You are either in favour of quotas or opposed to women. You are either in favour of progress as defined by Michel Foucault or want to oppress minorities. You are either in favour of the Voice to Parliament or a racist. This is equivalent to saying the choice is either the darkness or a candle, while we hold in our political arsenal the equivalent of the light bulb.
Take quotas – the answer is not either quotas or nothing, but rather quotas versus merit. History tells us that merit has a civilising, diversifying, inclusiveness to it. It incentivises and rewards effort, empowers individuals to change their circumstances and does so fairly. It demands that we remove barriers to opportunity and judge people on the content of their character not the colour of their skin.
It has worked in the UK through the Conservatives’ candidate list and school – identifying, developing and promoting talented people with a diverse set of skills and experiences.
We must never forget that justice without mercy has always ended in brutality. I note that the Left continue to demand justice, but never mercy.
I used to tell my team that a good policy announcement looks like Star Wars Episode IV: A New Hope. People want to know what their journey is to a better and more prosperous future, and to the best extent possible what challenges they will face and what values they will need to destroy the Death Star.
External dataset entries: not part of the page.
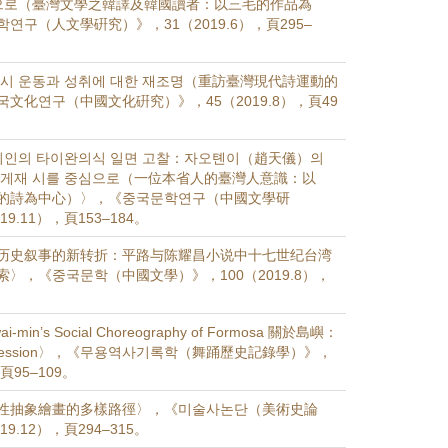
심으로（臺灣文學之韓譯及韓國讀者：以三毛的作品為
연구（人文學硏究）》，31（2019.6），頁295–
시 운동과 성취에 대한 재조명（重訪臺灣現代詩運動的
文化연구（中國文化硏究）》，45（2019.8），頁49
시인의 타이완의식 일면 고찰：자오톈이（趙天儀）의
 게재 시를 중심으로（一位本省人的臺灣人意識：以
的詩為中心）〉，《중국문학연구（中國文學研
9.11），頁153–184。
历史叙事的新转折：平路与陈耀昌小说中十七世纪台湾
〉，《중국문학（中國文學）》，100（2019.8），
i-min’s Social Choreography of Formosa 關於島嶼：
f Confession〉，《무용역사기록학（舞踊歷史記錄學）》，
，頁95–109。
性抽象繪畫的多樣路徑〉，《미술사논단（美術史論
9.12），頁294–315。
In the decade ahead we should focus on every area of policy that creates opportunities for our nation’s people. Any policy that empowers individuals, communities and families should be advocated. Anything that frees our nation from the administrative state embodied most often in interest groups and the cultural blob should be adopted. From tax to workplace laws, from education to housing and much, much more, we need to tell the story of how change will bring about more hope and prosperity in a way that resonates with peoples’ values.
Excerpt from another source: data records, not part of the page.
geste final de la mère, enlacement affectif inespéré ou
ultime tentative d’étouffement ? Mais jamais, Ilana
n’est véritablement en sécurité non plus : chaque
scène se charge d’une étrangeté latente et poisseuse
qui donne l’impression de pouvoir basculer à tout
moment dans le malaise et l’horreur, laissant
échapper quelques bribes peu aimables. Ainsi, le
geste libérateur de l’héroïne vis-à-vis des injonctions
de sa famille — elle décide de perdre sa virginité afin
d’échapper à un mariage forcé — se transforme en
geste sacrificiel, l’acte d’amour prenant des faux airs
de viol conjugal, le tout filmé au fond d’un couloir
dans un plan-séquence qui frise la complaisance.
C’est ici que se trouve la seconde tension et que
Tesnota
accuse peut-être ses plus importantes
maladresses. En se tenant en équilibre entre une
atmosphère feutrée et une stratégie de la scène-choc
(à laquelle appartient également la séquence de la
We should focus on the people who do not have a voice like the children suffering in the most well-funded school systems in the world delivering some of the worst education outcomes of any wealthy nation. The indigenous children in remote communities who will no longer be protected from alcohol fuelled violence or have welfare payments preserved for fresh food and clothes. Just because tax payer funded welfare advocates are more interested in vulnerable people having unfettered access to drink than their children have to food.
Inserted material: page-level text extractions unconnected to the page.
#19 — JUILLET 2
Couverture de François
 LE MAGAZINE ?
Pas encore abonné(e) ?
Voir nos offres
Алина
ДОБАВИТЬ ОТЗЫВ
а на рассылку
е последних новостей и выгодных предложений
Or not spending $240 million to put guard compartments back in train carriages because we cannot be bothered standing up the thugs at the RTBU and would rather the travelling public and taxpayers suffer than taking up arms against a sea of troubles and by opposing end them.
We need to bear the torch of liberty because if we do not there is no one left who will.
In the Roman Empire there were two great orators Cato and Cicero. Patriarch’s rediscovery of Cicero in 1400s is believed to be what sparked the Renaissance such is the depth of his thinking and the breadth of his moral universe. Cato demanded that the Republic protect its citizens and liberty. He most famously ended every speech in the Senate with the words Carthage must be destroyed. It is said that when Cicero spoke people were struck with the profundity of his words; but when Cato spoke people were struck by the desire to march.
We need to stop using our opponent’s stories and their words. We need to be more like Cato now than ever.
Ronald Reagan’s concluding words at the 1976 Republican Convention speak to us more now than then:
This is our challenge and this is why we are here in this hall tonight. Better than we've ever done before, we've got to quit talking to each other and about each other and go out and communicate to the world that we may be fewer in numbers than we've ever been but we carry the message they're waiting for. We must go forth from here united, determined and what a great general said a few years ago is true: There is no substitute for victory.